The news eclipsed everything else. There were columns of description, rumor and report.

Those who had actually been present had gone straight to the offices of their papers while still under the influence of the tremendous scene they had witnessed.

Joseph was in nearly every case identified with the hero of the strange episodes on the Welsh Hills as exclusively reported in the Daily Wire special of the day before. But the wildest rumors and conjectures filled the papers.

Some said that the stranger and his disciples had appeared miraculously in a sudden flash of light, and disappeared equally mysteriously. The extraordinary and heart-piercing likeness of the stranger to the generally accepted pictures of Our Lord was spoken of with amazement, incredulity, dismay, or contempt, as the case might be.

And nearly all of the papers spoke of a beautiful woman's face beside the preacher, a face like the face of a Madonna—Raphael's picture in the Sistine Chapel of the Vatican—alive and glowing.

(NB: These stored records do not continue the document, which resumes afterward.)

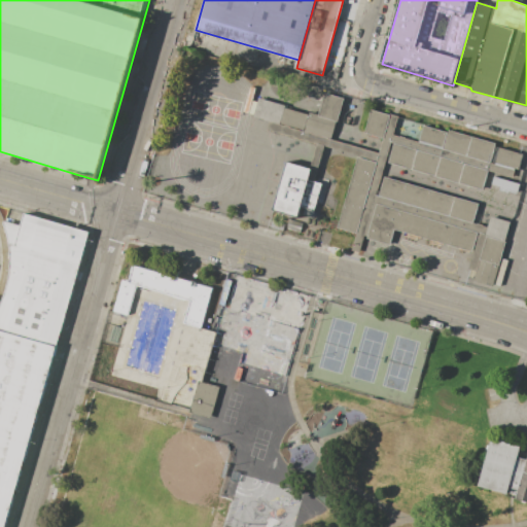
[(276,55),(274,62),(261,59),(264,50),(276,55)]
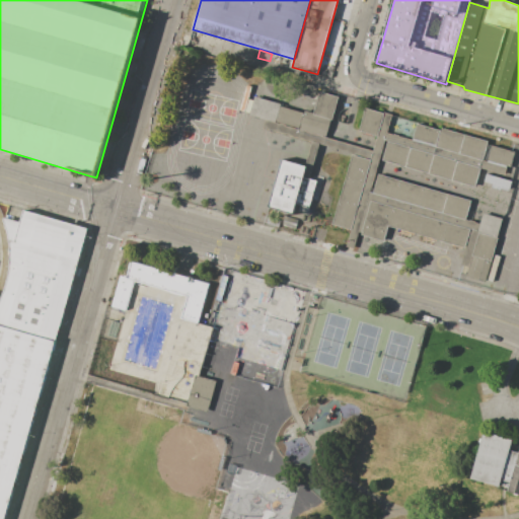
[(254,76),(283,84),(279,99),(249,91),(254,76)]
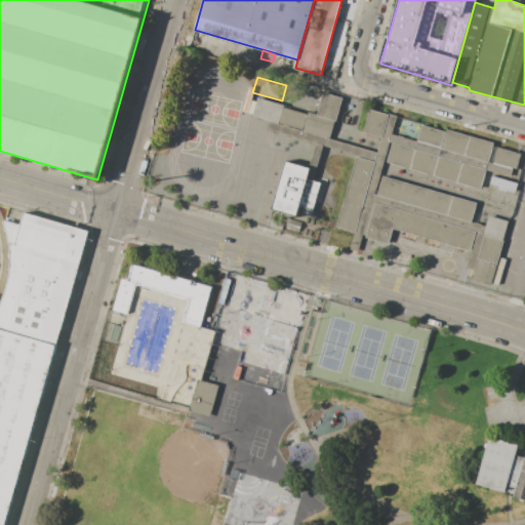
[(284,102),(289,86),(318,95),(314,111),(284,102)]
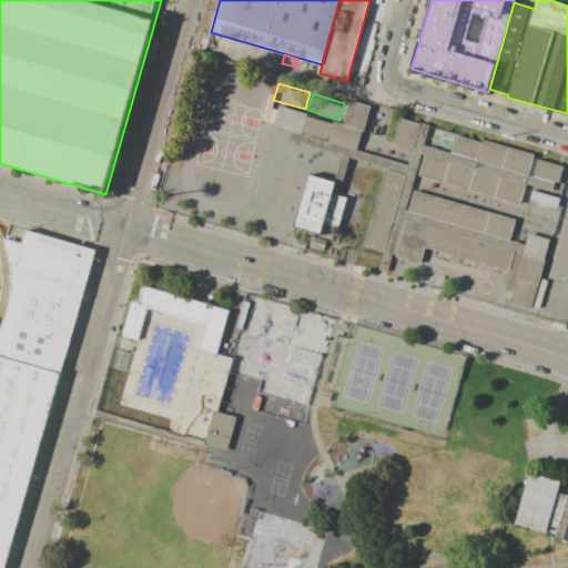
[(550,240),(528,233),(526,244),(510,241),(517,219),(414,190),(418,176),(520,204),(523,196),(554,205),(565,165),(456,135),(452,152),(424,145),(429,125),(401,118),(393,143),(414,149),(409,164),(357,150),(371,105),(350,100),(343,123),(280,105),(274,127),(290,130),(286,141),(344,156),(337,183),(308,175),(295,223),(337,235),(347,198),(340,195),(350,158),(385,168),(363,245),(396,254),(395,256),(421,264),(425,247),(510,272),(505,290),(514,292),(517,280),(538,286),(550,240)]
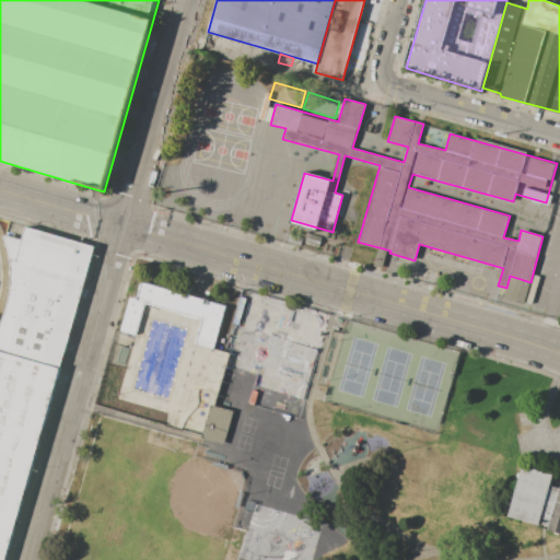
[(59,368),(0,351),(0,325),(8,306),(10,290),(11,278),(10,263),(8,248),(3,237),(3,235),(22,240),(26,226),(94,246),(59,368)]
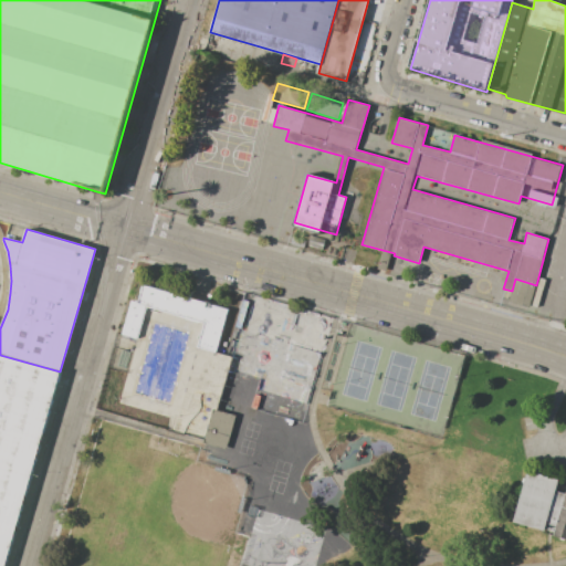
[(326,240),(323,250),(308,245),(312,236),(326,240)]
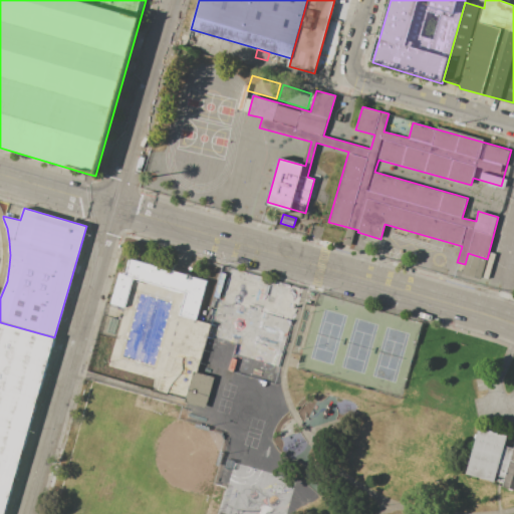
[(307,216),(304,228),(298,227),(301,214),(307,216)]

Here was something for an elderly and fashionable woman of the world to digest ere she was but hardly from her bed!

Lady Kirwan pushed the paper towards Marjorie with trembling fingers.

"Read that," she said, in a voice quite unlike her usual tones of smooth and gracious self-possession.

Marjorie hurriedly scanned the columns of the paper.

"Oh, mother!" she said tearfully. "Isn't it too utterly dreadful for words! How can Mary do such things? Lluellyn's death must have turned her brain."